Hyderabad connection

Back in 2000, Sheikh's life didn't look like it was headed anywhere. Sheikh had just thrown up his job as a freelance repairman for Godrej, but failed to find new work. Having dropped out of school during his last year at the Saboo Siddiqi College in Byculla, Sheikh had obtained certification as an air-conditioning mechanic from the Indian Technical Institute. But there was little money to be made. SIMI, it is likely, gave Sheikh the sense of purpose and agency he lacked in real life.

Then, in April, 2001, Sheikh ran into a relative who offered to turn his jihadist dream into reality.

Salim Islahi was in Cheeta Camp to visit his cousin, and Sheikh's sister-in-law, Mehzabeen Asad.

The son of Maulana Abdul Aleem Islahi, a Hyderabad-based cleric who had been expelled from the Jamaat-e-Islami for his extremist views, Salim Islahi had acquired the somewhat vainglorious honorific Mujahid [holy warrior] after a run-in with the police in Hyderabad.

While the elder Islahi's writings, as reported in The Hindu on Wednesday, had fired the imagination of many young Islamists, the cleric refused to endorse calls for violence.

His son, investigators who have been piecing together the Indian Mujahideen story believe, saw things differently.

Sheikh had no intention of meeting with Islahi, as his relationship with Ms. Asad was poor. But Islahi sought him out, possibly at the suggestion of Shahbandri or Qureshi, and the two men ended up having a long discussion. When Sheikh complained that India's Islamist leaders were unwilling to act on their own jihadist polemic, Islahi offered to put him in touch with someone who was.

Summoned

In July, Sheikh received an e-mail summoning him to a meeting at the Tipu Sultan mosque in Kolkata's Dharmatala area. There, Sheikh has told investigators, he met with ganglord Aftab Ansari, a Mafioso who is reputed to have discovered religion while sharing a prison cell with top jihadist operative Syed Omar Sheikh in New Delhi.

He also met with Ansari's key lieutenant for jihadist operations, Asif Reza Khanwho, it turned out, had been the author of the e-mail summoning to the Kolkata meeting. Ansari offered to underwrite his journey into the jihad, just as he was doing for dozens of other angry young men.

Later that year, in September, 2001, Sheikh is alleged to have left for training at a Lashkar-e-Taiba camp in Bahawalpur, Pakistan. His instructor, police say, was Mohammad Azam Cheema, the organisation's key commander for operations directed at India.

Sheikh, the authorities allege, returned to India through Kathmandu after completing an advanced weapons and explosives course.

Many of those Sheikh trained, police say, were from Indian nationals, among them, his neighbour and fellow-regular at SIMI's Cheeta Camp meetings, Mohammad Ansar. Sheikh learned, in time, that two regular visitors at that study group, Qureshi and Riyaz Shahbandri, had recruited several new volunteers.

Volunteers had also arrived from Hyderabad for training in the wake of the Gujarat pogrom, among them Abdul Khwaja, who, using the alias Amjad, now heads a Lashkar-linked, Lahore-based cell operating against India.

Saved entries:

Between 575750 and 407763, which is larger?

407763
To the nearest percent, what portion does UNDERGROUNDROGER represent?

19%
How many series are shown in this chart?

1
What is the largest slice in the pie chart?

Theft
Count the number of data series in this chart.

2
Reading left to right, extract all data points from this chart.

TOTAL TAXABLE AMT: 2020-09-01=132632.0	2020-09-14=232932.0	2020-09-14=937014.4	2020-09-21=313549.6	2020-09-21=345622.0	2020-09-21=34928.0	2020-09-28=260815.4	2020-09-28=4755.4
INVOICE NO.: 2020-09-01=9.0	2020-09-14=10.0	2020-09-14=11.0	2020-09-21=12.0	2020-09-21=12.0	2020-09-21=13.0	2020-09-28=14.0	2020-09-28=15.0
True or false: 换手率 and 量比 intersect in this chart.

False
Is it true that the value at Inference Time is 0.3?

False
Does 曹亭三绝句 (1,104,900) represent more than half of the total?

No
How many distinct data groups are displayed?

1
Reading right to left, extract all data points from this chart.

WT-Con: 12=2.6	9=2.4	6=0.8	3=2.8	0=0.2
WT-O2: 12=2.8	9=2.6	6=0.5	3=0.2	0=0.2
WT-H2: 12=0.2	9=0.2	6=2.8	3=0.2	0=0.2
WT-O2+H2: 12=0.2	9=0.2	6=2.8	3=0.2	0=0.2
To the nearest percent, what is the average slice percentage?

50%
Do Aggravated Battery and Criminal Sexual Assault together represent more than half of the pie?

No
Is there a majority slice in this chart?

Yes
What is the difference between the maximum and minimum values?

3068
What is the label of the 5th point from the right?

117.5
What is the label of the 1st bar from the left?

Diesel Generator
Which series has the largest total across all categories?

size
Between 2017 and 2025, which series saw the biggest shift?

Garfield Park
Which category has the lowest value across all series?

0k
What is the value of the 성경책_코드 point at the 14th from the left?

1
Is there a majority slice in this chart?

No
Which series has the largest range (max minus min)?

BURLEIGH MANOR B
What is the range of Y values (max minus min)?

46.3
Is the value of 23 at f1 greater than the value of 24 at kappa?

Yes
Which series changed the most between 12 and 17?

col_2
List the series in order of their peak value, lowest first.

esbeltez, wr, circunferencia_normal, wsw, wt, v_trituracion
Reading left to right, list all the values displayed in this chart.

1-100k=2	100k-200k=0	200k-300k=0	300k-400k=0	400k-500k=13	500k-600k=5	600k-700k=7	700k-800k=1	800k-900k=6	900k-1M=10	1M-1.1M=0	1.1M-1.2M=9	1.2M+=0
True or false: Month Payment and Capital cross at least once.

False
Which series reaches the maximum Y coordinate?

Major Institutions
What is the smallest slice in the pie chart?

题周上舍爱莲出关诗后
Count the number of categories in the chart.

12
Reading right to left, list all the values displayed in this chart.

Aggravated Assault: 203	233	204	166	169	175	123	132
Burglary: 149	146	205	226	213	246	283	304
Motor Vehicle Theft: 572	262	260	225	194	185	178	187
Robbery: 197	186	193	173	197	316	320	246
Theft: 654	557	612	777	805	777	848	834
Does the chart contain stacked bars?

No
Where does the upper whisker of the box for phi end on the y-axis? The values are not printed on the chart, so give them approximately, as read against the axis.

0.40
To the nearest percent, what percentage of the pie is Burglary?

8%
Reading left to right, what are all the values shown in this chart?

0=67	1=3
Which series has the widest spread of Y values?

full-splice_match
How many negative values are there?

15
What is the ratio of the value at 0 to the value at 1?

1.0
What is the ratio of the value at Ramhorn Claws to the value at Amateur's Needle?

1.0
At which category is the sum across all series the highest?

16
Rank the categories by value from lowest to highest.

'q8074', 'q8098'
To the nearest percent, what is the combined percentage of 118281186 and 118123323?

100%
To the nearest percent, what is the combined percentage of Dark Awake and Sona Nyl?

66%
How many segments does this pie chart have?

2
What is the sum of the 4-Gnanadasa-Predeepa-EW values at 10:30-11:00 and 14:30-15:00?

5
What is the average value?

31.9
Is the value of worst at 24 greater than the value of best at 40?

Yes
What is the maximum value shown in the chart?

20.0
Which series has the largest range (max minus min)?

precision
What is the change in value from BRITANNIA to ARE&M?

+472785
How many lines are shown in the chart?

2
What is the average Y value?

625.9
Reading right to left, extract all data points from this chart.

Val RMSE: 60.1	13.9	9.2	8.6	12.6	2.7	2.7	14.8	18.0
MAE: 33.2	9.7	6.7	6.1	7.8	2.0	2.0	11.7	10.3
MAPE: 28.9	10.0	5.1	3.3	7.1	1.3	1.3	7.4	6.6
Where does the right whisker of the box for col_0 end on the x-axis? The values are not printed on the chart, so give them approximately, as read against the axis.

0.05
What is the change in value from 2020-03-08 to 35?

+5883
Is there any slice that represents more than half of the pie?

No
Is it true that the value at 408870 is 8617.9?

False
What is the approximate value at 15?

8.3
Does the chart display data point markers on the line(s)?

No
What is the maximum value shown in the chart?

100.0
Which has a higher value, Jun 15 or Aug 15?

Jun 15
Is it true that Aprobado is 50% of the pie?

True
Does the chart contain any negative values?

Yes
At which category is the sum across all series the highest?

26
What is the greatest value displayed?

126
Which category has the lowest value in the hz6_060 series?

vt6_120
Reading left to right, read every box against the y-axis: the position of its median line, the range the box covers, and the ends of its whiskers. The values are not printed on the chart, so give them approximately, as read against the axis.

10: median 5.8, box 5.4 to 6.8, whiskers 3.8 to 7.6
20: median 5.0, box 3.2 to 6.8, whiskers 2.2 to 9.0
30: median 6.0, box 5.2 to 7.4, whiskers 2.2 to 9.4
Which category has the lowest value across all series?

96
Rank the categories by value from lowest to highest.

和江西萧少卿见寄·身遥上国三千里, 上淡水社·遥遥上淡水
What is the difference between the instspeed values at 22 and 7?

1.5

WHAT YOU NEED TO DO
Answer these questions from the Hyderabad connection text:
(a) Where did Sheikh get his certification as an air-conditioning mechanic?
(b) Where was the July meeting that Sheikh was summoned to?
(c) According to police, who was Sheikh's instructor at the Lashkar-e-Taiba camp in Bahawalpur?

FINISHED TASK
(a) The Indian Technical Institute
(b) The Tipu Sultan mosque in Kolkata's Dharmatala area
(c) Mohammad Azam Cheema